A second problem she identified was ironic in the region that prides itself on being with the so-called Bible Belt: the women were denied their basic human right to worship God in any formal way.

From worship services held in a wide hallway on the fifth floor of the old county jail, to the disappointment of seeing women barred from a beautiful inmates’ chapel at the Penal Farm, and finally to services in a stark, simple chapel in the Criminal Justice Center, Astrid Braganza has held true to her vision. Many times she met with resistance and resentment from jail officials. She never let them stop her, however.

In our society, women behind bars are nearly invisible. Astrid Braganza has demonstrated through her vision and work with the criminal justice system that a better life for these women is possible.

Astrid Braganza passed away on November 23, 2020.

Lorrine Cunningham

WOMEN OF ACHIEVEMENT
1986

VISION
for a woman whose sensitivity to women’s needs
led her to tremendous achievements for women:

Lorrine Cunningham

Lorrine Cunningham has given outstanding and vital leadership in seeking economic and social justice for everyone, whether the issue is wife abuse, job discrimination, or jail and prison conditions.

She joined the Civil Rights movement in 1963 in Jackson, Mississippi, where she and her Methodist minister husband were involved in the struggle to open churches to persons of all races. That was, she has said, “a traumatic and radicalizing experience.”

Since her arrival in Memphis in 1970, Lorrine has demonstrated that constant vigilance and a strong will can solve glaring human needs. When this self-described “little old lady in tennis shoes” talks, people listen — and they act.

As a lead of Church Women United, Lorrine was instrumental in development of the Transitional Center for Women, a residential program for women offenders, and in creation of the Second Chance Fund to help those women afford education and job training. As a founder and past president of the Economic Justice for Women Coalition, she generated projects to heighten public awareness of economic and equality issues facing all women. In recent years, she has pursued Shelby County officials demanding equal treatment and opportunities for women prisoners in the county jail.

Lorrine Cunningham’s achievements to better women’s lives are the result of her vision of a world where women can do and be everything they imagine.

Bonnie Thornton Dill

WOMEN OF ACHIEVEMENT
1985

VISION
for a woman whose sensitivity to women’s needs
led her to tremendous achievements for women:

Bonnie Thornton Dill

Bonnie Thornton Dill received her Ph.D. in sociology from New York University and today is associate professor in the Department of Sociology and Social Work, and director of the Center for Research on Women at Memphis State University. Her vision improves the lives of many women.

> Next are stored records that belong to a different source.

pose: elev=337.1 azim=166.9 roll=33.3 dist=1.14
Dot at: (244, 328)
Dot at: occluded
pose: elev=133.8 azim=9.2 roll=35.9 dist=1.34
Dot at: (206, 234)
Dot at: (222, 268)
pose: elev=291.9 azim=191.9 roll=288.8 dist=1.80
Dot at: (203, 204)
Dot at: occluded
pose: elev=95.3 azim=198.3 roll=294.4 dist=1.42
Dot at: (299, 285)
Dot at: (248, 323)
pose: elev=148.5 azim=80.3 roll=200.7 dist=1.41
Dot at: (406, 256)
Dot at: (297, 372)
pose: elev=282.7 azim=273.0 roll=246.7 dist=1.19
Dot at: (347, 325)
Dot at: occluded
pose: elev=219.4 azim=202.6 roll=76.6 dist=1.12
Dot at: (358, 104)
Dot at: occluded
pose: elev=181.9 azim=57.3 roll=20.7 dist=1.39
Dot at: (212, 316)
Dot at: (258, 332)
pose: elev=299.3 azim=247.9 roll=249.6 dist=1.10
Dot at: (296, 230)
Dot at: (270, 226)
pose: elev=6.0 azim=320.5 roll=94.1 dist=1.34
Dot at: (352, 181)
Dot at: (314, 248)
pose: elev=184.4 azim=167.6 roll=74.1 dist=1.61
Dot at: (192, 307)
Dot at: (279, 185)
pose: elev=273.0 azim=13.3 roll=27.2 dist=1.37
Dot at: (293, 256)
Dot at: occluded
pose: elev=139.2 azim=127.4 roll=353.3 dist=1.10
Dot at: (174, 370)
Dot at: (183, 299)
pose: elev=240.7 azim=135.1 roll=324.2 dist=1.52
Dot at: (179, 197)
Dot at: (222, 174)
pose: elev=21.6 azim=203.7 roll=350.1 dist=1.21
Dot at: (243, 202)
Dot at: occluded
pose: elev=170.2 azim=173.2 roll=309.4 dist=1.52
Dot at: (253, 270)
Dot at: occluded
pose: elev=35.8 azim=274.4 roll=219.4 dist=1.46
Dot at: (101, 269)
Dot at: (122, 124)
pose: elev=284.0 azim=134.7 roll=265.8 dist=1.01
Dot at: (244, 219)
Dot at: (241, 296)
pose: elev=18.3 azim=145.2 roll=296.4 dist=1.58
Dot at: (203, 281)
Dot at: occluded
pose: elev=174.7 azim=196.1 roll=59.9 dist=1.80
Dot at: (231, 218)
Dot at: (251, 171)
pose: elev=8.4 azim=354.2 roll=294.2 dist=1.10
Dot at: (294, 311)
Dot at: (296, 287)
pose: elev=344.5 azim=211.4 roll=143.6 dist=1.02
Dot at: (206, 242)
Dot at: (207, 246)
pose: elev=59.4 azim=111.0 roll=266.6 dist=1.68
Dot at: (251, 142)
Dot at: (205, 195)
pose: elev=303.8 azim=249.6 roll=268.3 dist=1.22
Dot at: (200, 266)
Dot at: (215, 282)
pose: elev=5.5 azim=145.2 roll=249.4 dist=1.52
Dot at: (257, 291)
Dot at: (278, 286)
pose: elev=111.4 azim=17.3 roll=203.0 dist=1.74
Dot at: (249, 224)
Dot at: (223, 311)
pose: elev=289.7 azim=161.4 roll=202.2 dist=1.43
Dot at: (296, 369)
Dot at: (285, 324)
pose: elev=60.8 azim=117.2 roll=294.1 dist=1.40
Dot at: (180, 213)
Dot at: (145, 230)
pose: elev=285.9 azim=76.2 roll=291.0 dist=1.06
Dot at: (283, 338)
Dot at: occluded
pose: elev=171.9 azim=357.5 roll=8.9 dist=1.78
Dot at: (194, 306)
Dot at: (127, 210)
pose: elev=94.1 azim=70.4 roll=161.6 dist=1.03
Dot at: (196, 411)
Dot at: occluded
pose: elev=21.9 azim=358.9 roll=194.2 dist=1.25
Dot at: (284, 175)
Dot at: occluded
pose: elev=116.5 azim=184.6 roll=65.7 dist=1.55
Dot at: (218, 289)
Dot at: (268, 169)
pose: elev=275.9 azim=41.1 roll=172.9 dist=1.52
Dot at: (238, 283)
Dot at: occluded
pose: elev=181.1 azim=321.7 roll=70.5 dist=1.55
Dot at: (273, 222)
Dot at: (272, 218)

Through her leadership the Center was established to promote, advance and conduct research on working class women in the South, and women of color throughout the nation. The Center has become an integral part of MSU and the wider community through its sharing of research knowledge and information for curriculum development and community education.

Bonnie’s childhood experiences as a student in the predominantly white University of Chicago Lab School, and her later active participation in the Civil Rights movement, led to her interest in examining the impact of racism, classism and sexism on the occupations, incomes and lifestyles of women of color.

What makes Bonnie Thornton Dill a woman of vision is said best in the words of her nominator: “She has made a difference in my life, and in the lives of many women.”

 

Bonnie left Memphis in 1991 for a teaching position in the Department of Women’s Studies at the University of Maryland – College Park.  She chaired the department for eight years and is Founding Director of the Consortium on Race, Gender, and Ethnicity at the University of Maryland.  She served as president of the National Women’s Studies Association from 2010-1012, was vice-president of the American Sociological Association, and has chaired the Advisory Board of Scholars for Ms. Magazine.  She currently serves as dean of the College of Arts and Humanities at the University of Maryland.